Agreed, for a sufficiently hard definition of hard real time.

Hard real time gets a lot of theoretical attention, because it's sometimes provable. Whether the decisions you're making by the deadline are sensible and not, say, cranking the horizontal stabilizer all the way down when one of the angle-of-attack sensors is broken, are far more consequential in most systems than missing a tick.

Companies definitely shoot themselves in the foot by focusing so hard on the hard real time constraint that they make it 10x harder to reason about the actual behavior of the system, and then they get the more important thing wrong. I've seen this in a few systems, where it's almost impossible to discover what the control loop behavior is from reading the code.


Problem with GC is that its preferred mode of operation is to stop the world for much more than one tick.

Scanning a respectable-size heap on a respectably fast machine, sans fancy GC optimizations, could easily take 30 seconds. Modern production GCs rarely pause you for 30 seconds. Real time GCs certainly try very hard to avoid ever doing that. But:

- The optimizations that make a GC run faster than 30 sec are speculative: they target empirically found common cases. Not common cases of something the programmer has control over, but common cases of heap shape, which is a chaotic function of the GC itself, the way the OS lays out memory, the program, the program’s input, and lots of other stuff. Those common case optimizations are successful enough that GC cycle times often look more like 30 milliseconds than 30 seconds. So, the terrifying thought if you’re using a GC in real time is: what if at the worst time possible, the heap shape becomes something that isn’t common case, and the GC that you thought took 30 ms now takes 30 sec.

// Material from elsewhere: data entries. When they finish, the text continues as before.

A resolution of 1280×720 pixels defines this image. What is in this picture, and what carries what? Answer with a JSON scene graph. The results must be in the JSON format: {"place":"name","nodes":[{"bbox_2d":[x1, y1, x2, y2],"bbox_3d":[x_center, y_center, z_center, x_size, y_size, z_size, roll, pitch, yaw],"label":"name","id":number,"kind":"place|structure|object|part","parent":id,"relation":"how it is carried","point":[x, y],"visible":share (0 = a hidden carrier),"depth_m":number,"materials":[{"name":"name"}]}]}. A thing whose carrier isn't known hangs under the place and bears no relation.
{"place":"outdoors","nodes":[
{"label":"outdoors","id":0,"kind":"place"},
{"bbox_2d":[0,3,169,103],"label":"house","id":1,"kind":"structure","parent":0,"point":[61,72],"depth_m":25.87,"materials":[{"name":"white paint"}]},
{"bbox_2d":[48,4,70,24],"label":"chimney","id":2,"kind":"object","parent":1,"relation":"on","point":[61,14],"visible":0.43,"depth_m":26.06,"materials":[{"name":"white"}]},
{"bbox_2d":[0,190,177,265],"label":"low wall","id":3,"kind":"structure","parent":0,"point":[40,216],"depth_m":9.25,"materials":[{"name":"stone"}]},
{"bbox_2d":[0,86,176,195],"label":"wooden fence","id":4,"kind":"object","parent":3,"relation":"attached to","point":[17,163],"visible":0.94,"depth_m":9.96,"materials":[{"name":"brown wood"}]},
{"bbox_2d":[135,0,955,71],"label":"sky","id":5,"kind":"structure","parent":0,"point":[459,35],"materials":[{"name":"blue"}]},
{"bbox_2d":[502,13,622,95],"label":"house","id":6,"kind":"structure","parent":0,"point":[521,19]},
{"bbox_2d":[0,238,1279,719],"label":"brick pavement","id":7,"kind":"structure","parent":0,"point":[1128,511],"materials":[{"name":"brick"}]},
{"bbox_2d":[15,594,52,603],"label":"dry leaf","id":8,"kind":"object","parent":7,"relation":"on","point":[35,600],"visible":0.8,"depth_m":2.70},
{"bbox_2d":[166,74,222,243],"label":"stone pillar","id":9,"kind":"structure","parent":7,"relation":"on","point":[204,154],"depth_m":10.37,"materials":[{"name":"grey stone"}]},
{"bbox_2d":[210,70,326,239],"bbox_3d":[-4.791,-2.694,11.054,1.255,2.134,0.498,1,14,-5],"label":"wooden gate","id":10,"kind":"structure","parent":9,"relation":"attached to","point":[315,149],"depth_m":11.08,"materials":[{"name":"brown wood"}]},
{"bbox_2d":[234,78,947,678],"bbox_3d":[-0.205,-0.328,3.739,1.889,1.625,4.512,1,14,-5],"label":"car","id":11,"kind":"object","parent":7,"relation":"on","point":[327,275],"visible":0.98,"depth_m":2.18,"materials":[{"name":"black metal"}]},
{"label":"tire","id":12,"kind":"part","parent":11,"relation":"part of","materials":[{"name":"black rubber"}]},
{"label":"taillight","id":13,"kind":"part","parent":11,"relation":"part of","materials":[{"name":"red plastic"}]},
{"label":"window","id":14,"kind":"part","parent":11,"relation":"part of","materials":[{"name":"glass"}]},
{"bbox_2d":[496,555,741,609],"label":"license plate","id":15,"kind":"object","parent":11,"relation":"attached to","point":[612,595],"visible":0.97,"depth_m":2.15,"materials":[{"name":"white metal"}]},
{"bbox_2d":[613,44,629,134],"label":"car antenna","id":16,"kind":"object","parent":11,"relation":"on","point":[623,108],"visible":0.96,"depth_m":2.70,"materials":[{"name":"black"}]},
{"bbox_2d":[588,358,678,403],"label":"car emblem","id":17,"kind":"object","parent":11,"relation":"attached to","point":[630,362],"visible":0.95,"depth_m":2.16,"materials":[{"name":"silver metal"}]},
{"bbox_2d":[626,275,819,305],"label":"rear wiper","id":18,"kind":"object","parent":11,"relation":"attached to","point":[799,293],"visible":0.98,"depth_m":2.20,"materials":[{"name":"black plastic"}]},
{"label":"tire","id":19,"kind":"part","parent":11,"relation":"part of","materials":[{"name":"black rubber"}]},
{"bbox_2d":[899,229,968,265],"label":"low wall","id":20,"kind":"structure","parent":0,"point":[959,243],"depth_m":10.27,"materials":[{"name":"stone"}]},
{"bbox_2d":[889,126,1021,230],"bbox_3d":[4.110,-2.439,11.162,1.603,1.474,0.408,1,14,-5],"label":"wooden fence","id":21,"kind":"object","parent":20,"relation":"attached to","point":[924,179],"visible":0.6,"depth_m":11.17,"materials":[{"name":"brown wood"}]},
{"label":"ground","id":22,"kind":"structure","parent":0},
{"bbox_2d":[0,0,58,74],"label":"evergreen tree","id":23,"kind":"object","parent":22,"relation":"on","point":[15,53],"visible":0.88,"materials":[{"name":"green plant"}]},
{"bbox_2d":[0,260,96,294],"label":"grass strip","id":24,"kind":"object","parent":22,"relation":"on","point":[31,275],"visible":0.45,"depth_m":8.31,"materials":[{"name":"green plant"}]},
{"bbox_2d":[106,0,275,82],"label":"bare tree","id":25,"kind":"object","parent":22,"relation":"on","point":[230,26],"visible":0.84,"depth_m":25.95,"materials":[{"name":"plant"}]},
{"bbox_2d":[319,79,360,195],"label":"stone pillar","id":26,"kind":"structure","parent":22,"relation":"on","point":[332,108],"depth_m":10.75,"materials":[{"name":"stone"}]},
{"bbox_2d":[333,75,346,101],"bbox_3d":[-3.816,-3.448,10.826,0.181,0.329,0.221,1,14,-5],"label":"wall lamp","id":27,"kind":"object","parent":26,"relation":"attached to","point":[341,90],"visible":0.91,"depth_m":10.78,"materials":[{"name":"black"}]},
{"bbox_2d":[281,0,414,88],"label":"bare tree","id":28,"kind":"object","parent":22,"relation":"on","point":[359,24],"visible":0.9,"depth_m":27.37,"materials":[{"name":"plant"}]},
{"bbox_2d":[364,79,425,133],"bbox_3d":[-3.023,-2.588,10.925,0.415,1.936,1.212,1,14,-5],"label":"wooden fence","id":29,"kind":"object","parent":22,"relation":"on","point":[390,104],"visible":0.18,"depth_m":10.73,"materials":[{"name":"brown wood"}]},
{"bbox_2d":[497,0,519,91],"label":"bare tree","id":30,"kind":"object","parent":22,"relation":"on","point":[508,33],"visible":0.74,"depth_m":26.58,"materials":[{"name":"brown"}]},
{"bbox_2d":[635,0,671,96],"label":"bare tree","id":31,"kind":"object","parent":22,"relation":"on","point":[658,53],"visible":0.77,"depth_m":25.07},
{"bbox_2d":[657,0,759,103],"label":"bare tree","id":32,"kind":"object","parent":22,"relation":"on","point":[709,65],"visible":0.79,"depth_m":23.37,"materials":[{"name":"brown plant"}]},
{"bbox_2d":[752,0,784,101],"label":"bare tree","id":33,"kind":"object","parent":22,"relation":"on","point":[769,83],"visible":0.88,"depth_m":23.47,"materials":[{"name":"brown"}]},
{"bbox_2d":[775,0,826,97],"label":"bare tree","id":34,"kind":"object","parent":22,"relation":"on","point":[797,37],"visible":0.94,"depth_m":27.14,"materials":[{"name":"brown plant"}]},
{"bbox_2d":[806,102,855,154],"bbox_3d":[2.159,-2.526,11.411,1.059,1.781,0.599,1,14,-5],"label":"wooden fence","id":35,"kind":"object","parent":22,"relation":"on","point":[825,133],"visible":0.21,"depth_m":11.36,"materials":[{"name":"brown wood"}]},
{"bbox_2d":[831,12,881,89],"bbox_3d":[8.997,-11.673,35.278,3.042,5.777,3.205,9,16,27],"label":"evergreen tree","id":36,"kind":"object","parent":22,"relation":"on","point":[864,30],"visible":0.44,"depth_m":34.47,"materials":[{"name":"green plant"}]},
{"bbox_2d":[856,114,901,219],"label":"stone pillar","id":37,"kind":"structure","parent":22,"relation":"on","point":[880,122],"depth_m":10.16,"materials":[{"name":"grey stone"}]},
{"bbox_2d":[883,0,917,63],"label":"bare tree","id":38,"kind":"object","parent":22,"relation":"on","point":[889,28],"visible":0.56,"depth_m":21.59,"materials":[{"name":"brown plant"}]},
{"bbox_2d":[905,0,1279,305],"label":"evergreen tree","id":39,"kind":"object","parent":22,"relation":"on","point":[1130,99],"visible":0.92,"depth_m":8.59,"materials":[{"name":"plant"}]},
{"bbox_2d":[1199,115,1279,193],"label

- Real time GCs can let the program do work while the GC is happening, so even if it takes 30 seconds, the program can keep chugging along. But here’s the catch: no memory is being reclaimed until the GC reaches the end, and some or all memory allocated during the GC cycle will remain unfreed until the next GC cycle. So if your 30ms concurrent collector decides to take 30sec instead, you’ll either run out of memory and crash or run out of memory and pause the world for 30sec.

Basically, the more you know about RTGC, the less you’ll want to use them when lives matter.


Isn’t this where the “cruise missile program will run out of RAM in an hour but the maximum flight time before detonation is 30m so we good” story goes?


> with GC you expect to run out of RAM and you expect the system to not just go down in screaming flames when that happens

No, you don't. The main point of GC is that you don't have to think about memory as much as with manual memory management. In fact, most GC languages don't even have an API to explicitly handle an out-of-memory condition: the program or thread will just crash or abort. With malloc(), you can at least properly react to allocation failures [1], which is crucial for hard real-time systems.

[1] Like storing the runtime state to flash and restarting the software.


That's not a property of malloc()/free()[1], that's a property of the runtime system which can be satisfied both in GC'ed languages and those with manual memory management.

[1] To the point that porting code originating from Linux is rife with bugs when you run on systems that have the possibility of malloc() failing (99.9% setups of linux never report malloc() failure)


You can only react to OOM when the OS gives you the necessary tools - under ordinary OSs malloc will not fail, even if it couldn’t actually allocate - actual allocation only happens when one writes to the location.

But it doesn’t really apply to the topic at hand, just wanted to add.


> Malloc has the exact same structure: it's hella fast until you run out of RAM and it returns an allocation failure.

Doesn't that depend on the allocator though? Some malloc()s will perform some cleanup depending on their internal structure, which is not deterministic


Sure. But in general both malloc and cons are pretty zippy most of the time.